### TASK
Return the full listing word for word, but drop every picture from it.

—————

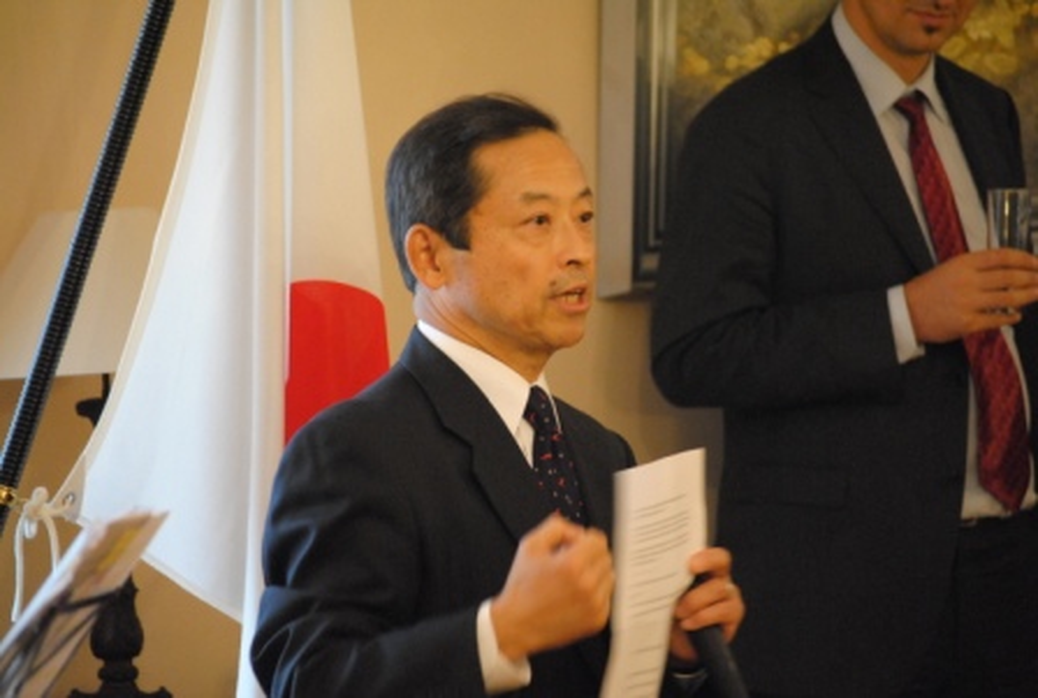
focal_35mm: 165
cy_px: 349
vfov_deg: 8.4
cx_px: 519
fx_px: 4769
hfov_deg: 12.4
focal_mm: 110
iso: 1600
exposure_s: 1/20
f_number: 4.5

—————

### RESULT FOR THIS EXERCISE
focal_35mm: 165
cy_px: 349
vfov_deg: 8.4
cx_px: 519
fx_px: 4769
hfov_deg: 12.4
focal_mm: 110
iso: 1600
exposure_s: 1/20
f_number: 4.5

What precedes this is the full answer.